Mulher não é dona do próprio corpo no Brasil, diz escritora Tatiana Salem Levy

SÃO PAULO, SP (FOLHAPRESS) – Seja sob os olhos de Deus ou de um padrasto, as meninas de Claudia Piñeiro e de Tatiana Salem Levy são retratos da violência. Esse fio uniu as escritoras argentina e brasileira na tarde deste domingo (30) na Feira do Livro em uma das duas mesas do dia que teve a mulher na literatura como ponto de partida.

Piñeiro vem ao Brasil na esteira da tradução de “Catedrais”, romance que narra em muitas vozes o assassinato da jovem Ana.

Salem Levy lança “Melhor não Contar”, romance de inspiração autobiográfica em que a protagonista sofre assédio de um padrasto. “Vista Chinesa”, de 2021, sobre um estupro, é também baseado em uma história real de uma amiga da autora.

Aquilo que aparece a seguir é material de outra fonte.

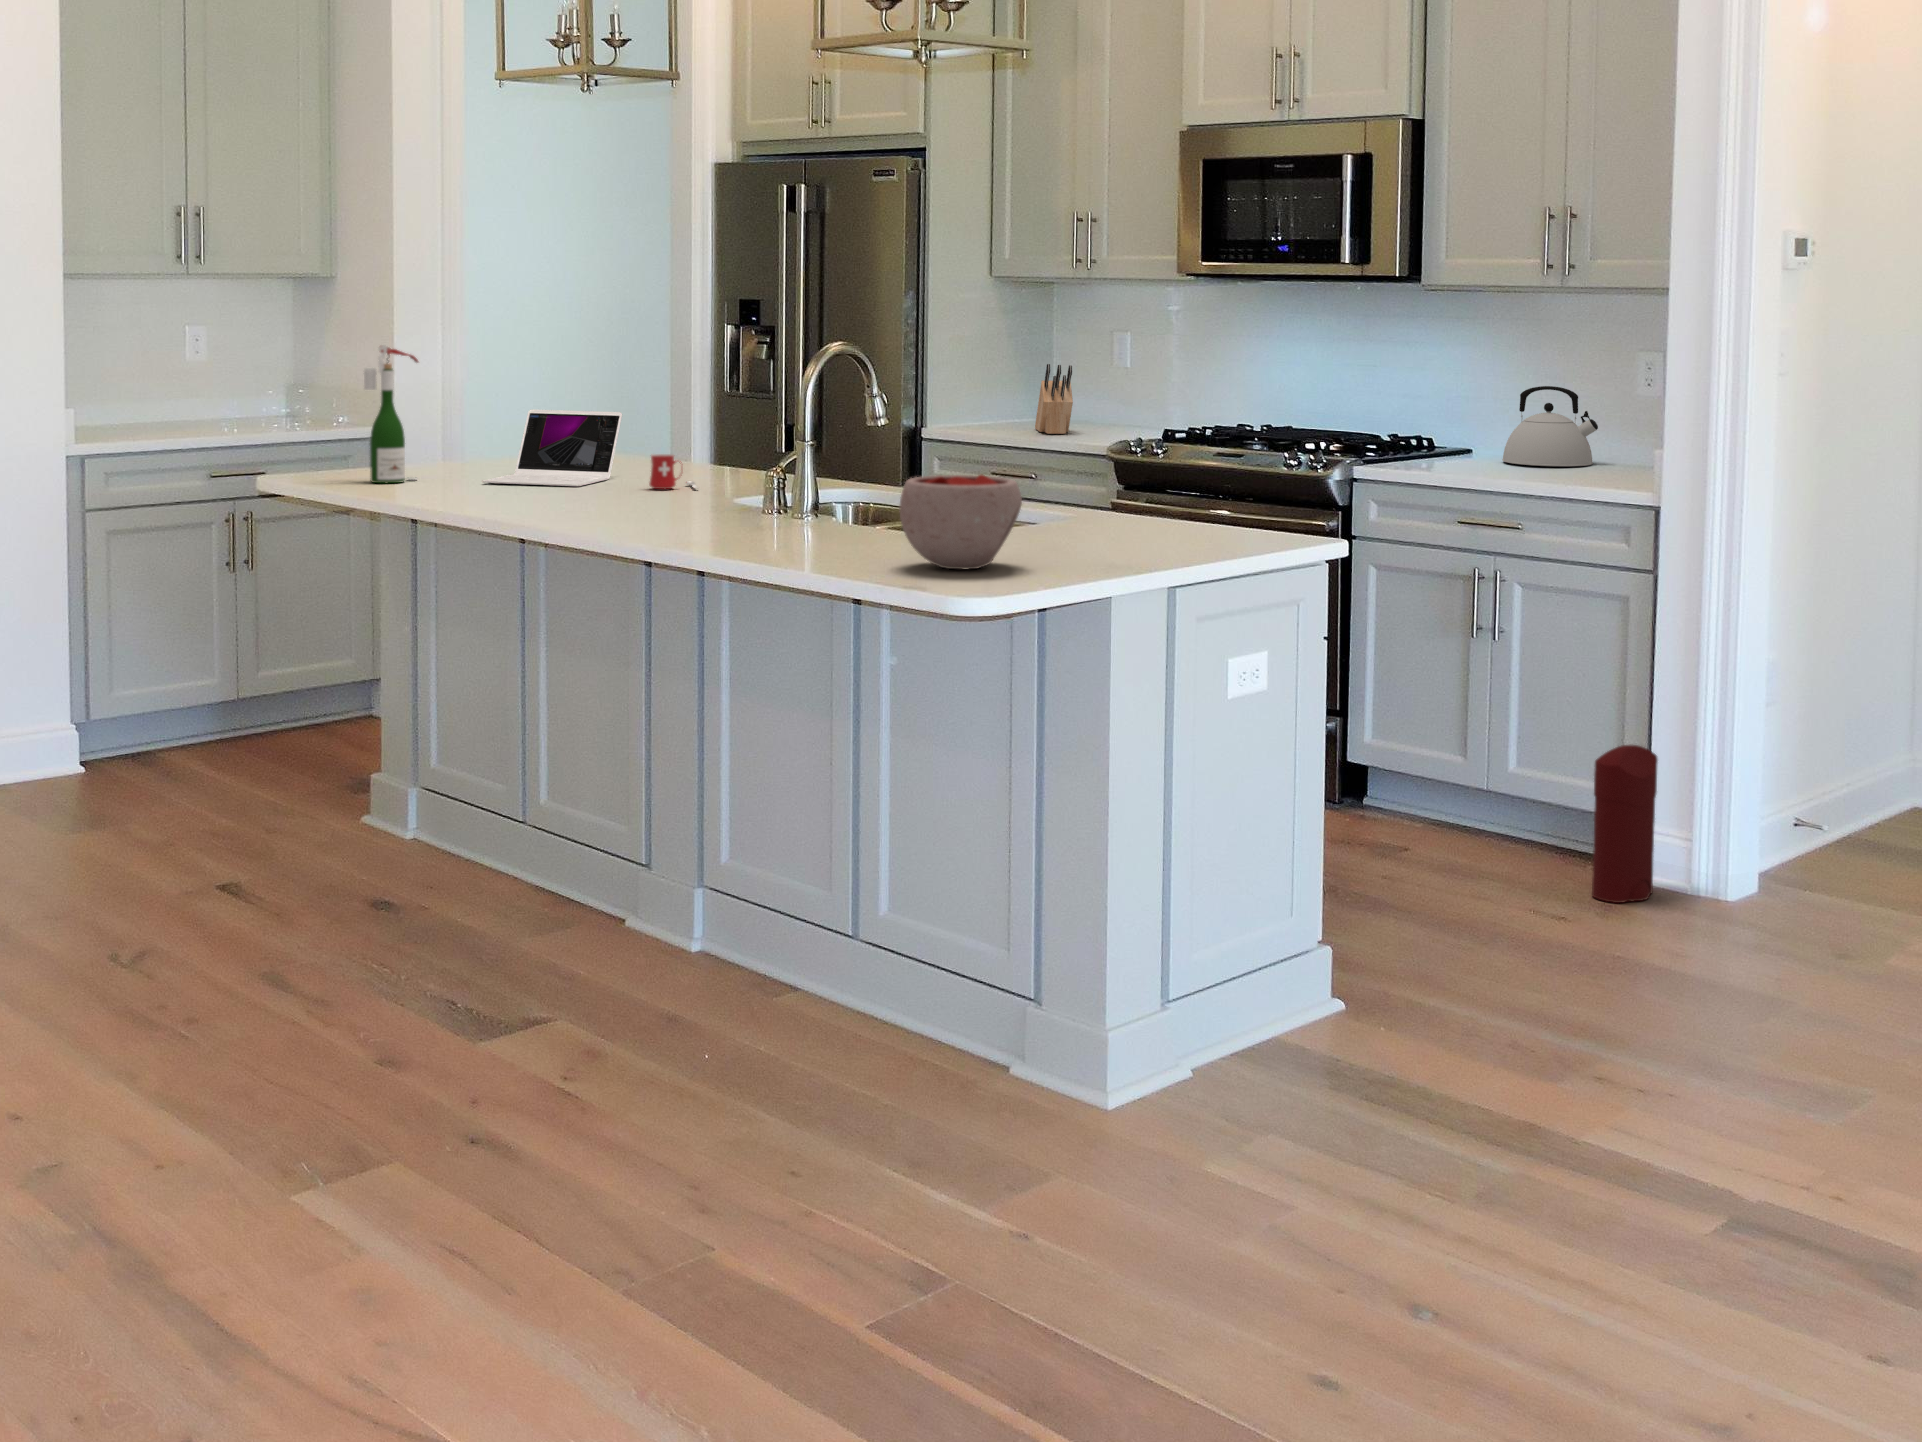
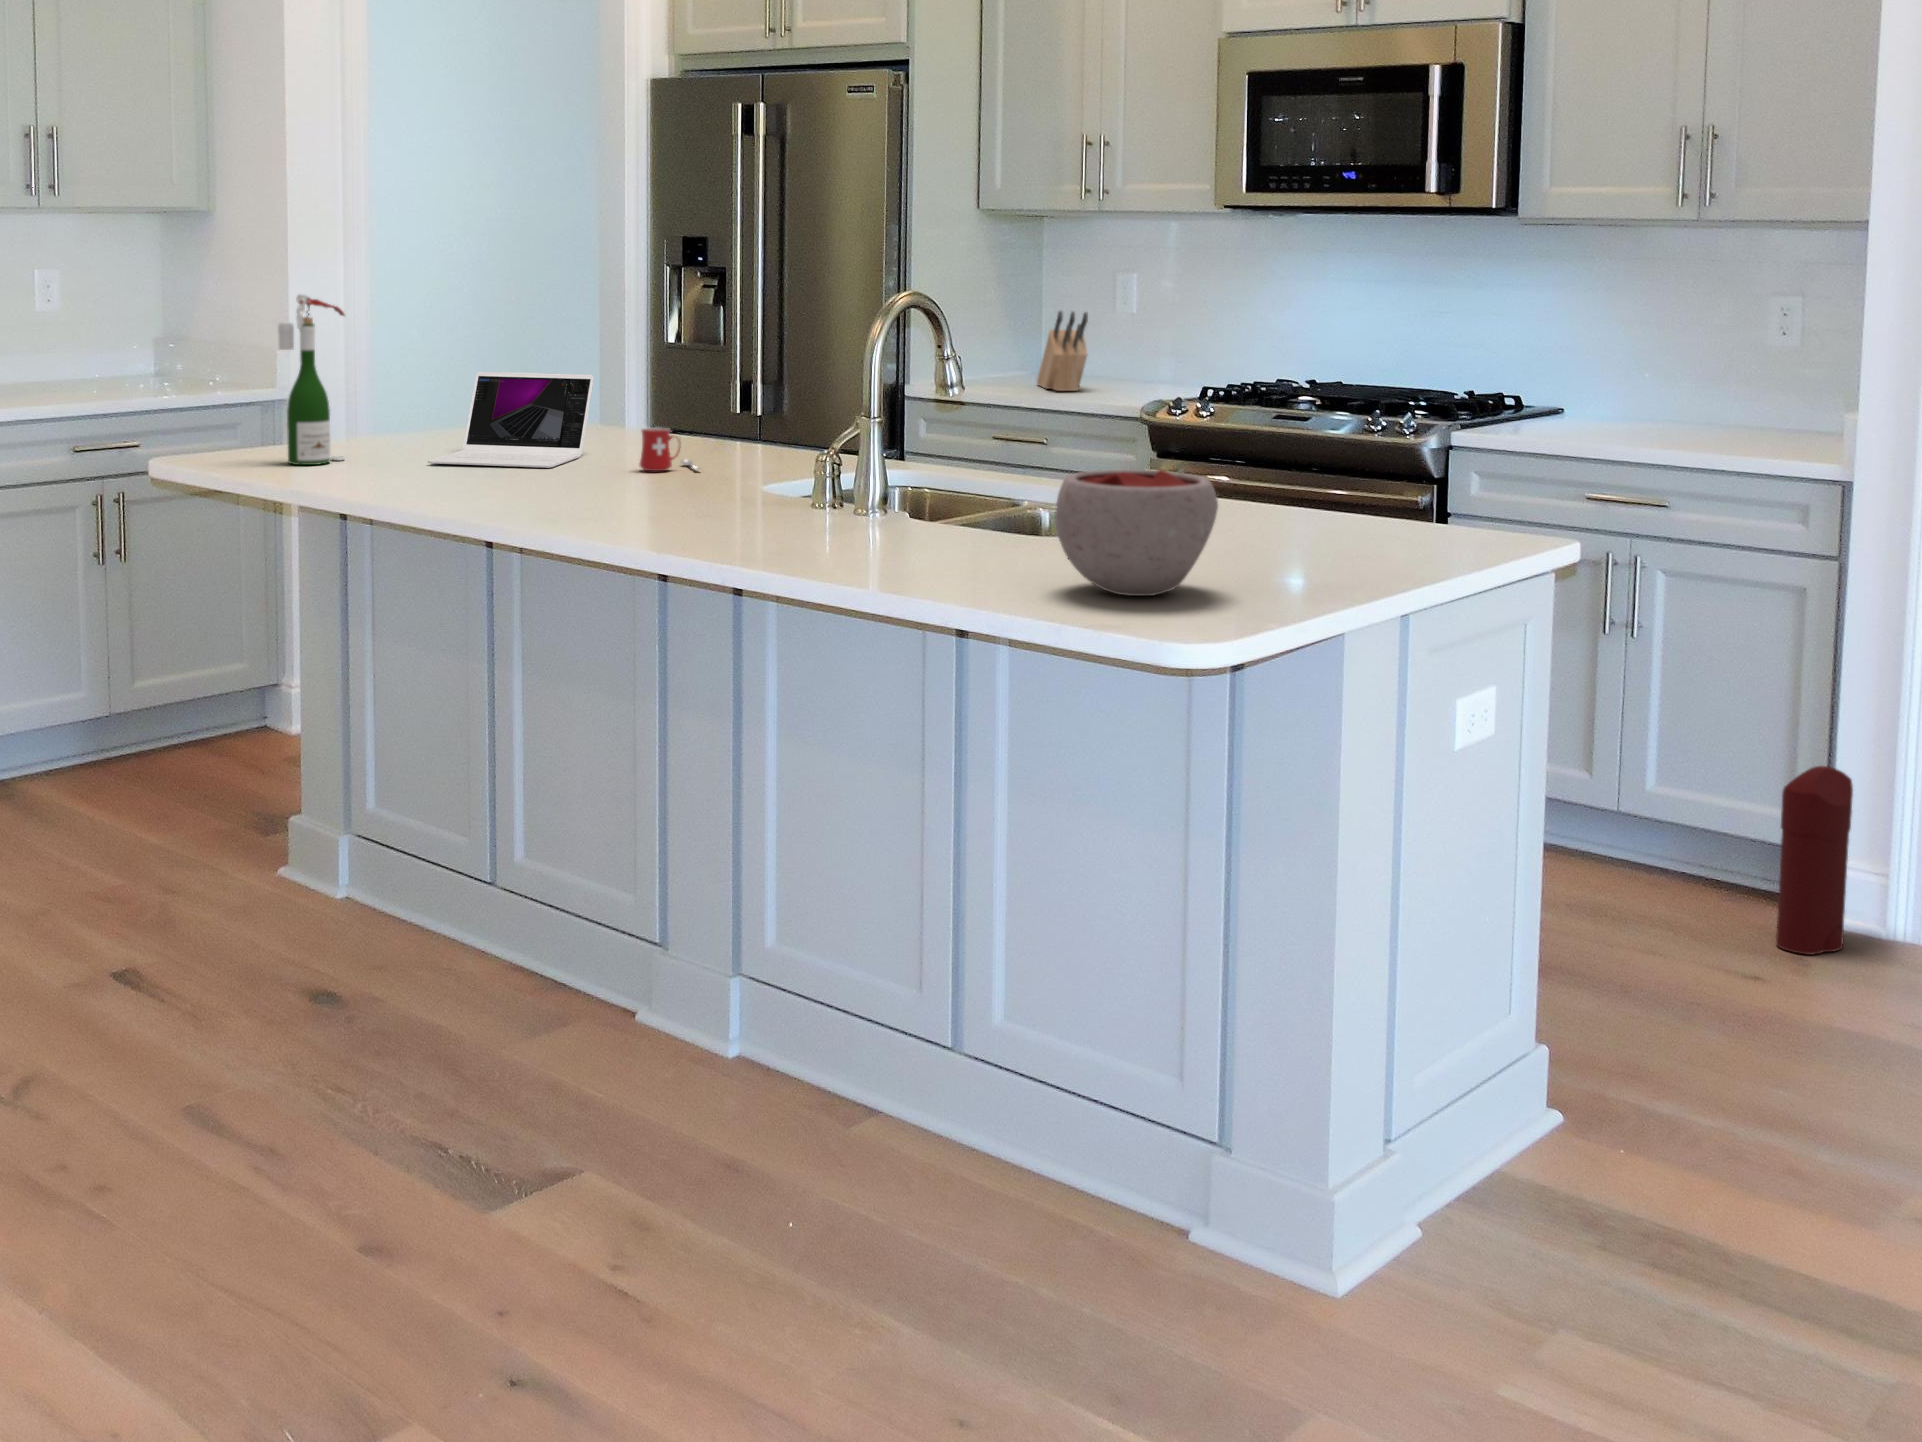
kettle: present [1502,386,1598,466] -> none [1618,337,1734,431]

Mas nem Piñeiro, nem Levy tinham intenção de escrever livros sobre a violência contra a mulher quando escreveram as suas obras. A argentina diz, ainda, que não escreveu para militar. “As coisas que aconteceu com as personagens são as coisas que acontecem com a gente”, diz.

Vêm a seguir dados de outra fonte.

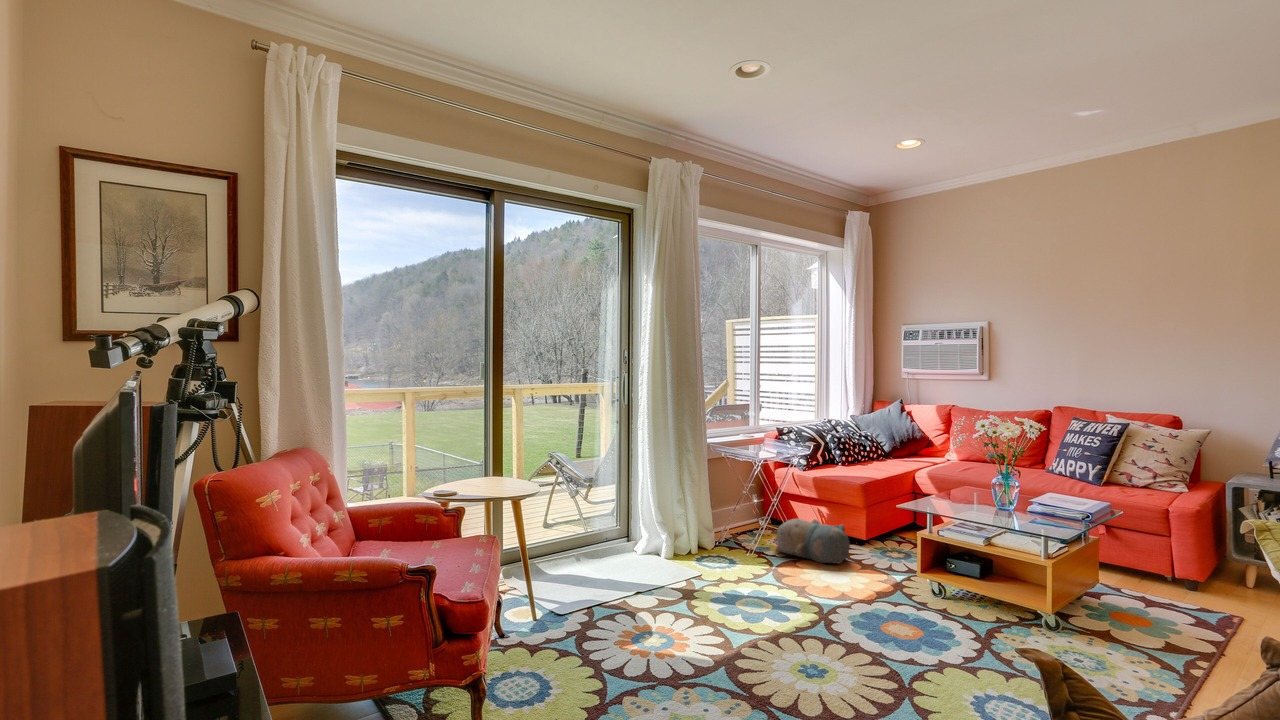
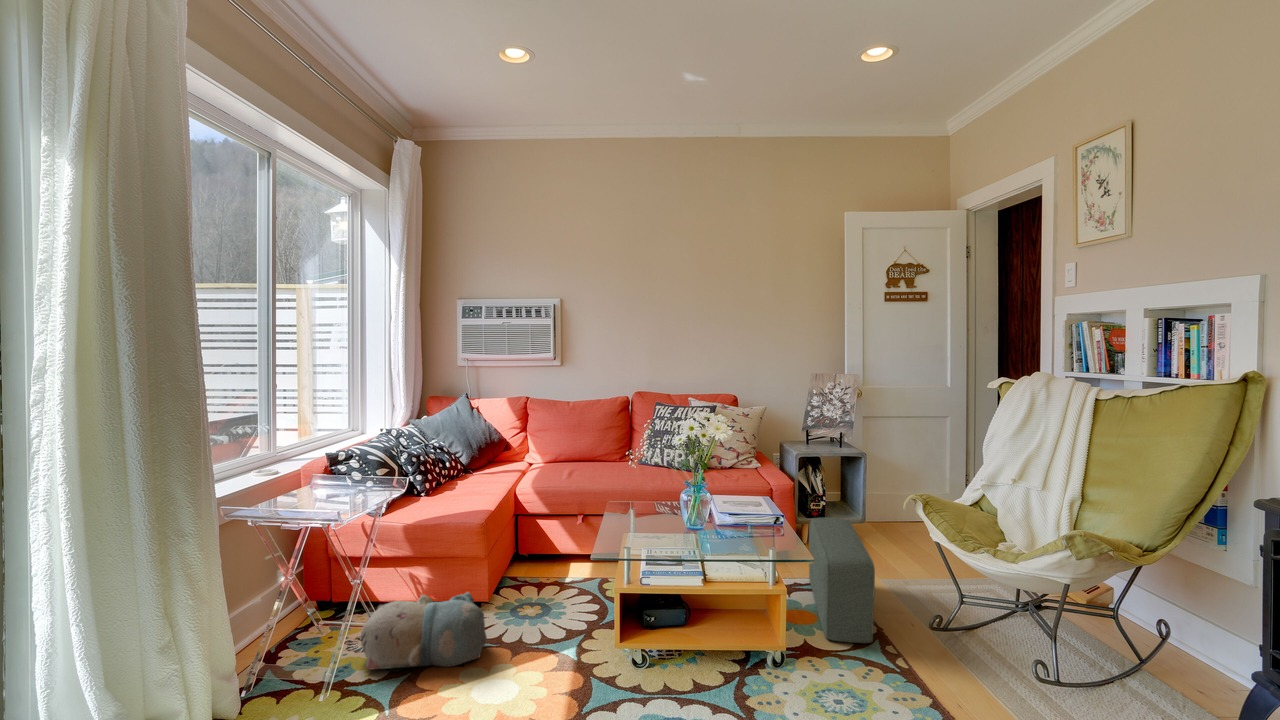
pouf: none [1134,541,1246,650] -> present [809,518,875,643]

Salem Levy diz que percebeu que seus romances trazem a violência quando fez o exercício de olhar para trás. Piñeiro parte de uma cena, Ana, a protagonista de “Catedrais”, entrando em uma igreja, ensopada. Mas a violência sofrida, ela diz, veio depois.

Elas, aliás, nem sequer pensaram em fazer literatura feminina, coisa na qual elas não acreditam. Salem Levy refuta a ideia de que mulheres façam livros intimistas e subjetivos. Piñeiro fala que novas gerações leem autoras sem a ideia de que aquilo é direcionado só às mulheres.

Mas o impacto do feito não escapa à percepção delas. “Junto com a escrita tem um gesto politico, temos que tomar a palavra”, diz Salem Levy.

O ofício com a linguagem foi pauta quando se debateu o direito ao aborto. Piñeiro diz que ativistas antiaborto fazem operações com as palavras ao se dizerem pró-vida, como se os favoráveis à interrupção fossem contrários a ela.

Salem Levy, que fez um aborto em Portugal, onde o procedimento é legalizado, diz que “o aborto é sempre difícil”. “Não ter um julgamento moral torna menos solitário”, afirma. Ela argumenta que a possibilidade de falar sobre isso traz conforto.

Mas escrever, diz, trouxe ansiedade. “Enquanto eu escrevo não tenho medo dr nada.” Depois, porém, vêm até pesadelos.

Piñeiro reagiu dizendo que desde a descriminalização do procedimento na Argentina a quantidade de meninas que deram à luz diminuiu.

Mas entender a argentina não foi tarefa simples, apesar do amistoso espanhol quase irmão do português. Imperou nos alto-falantes a tradução simultânea da autora, que repetiu um problema da primeira edição da Feira —falas da argentina perderam temperatura, ficaram truncadas e diminuíram o ritmo do início da mesa.

No começo da conversa, o volume dos microfones de outra tenda também atrapalhou a conversa e criou alguma comoção no palco principal.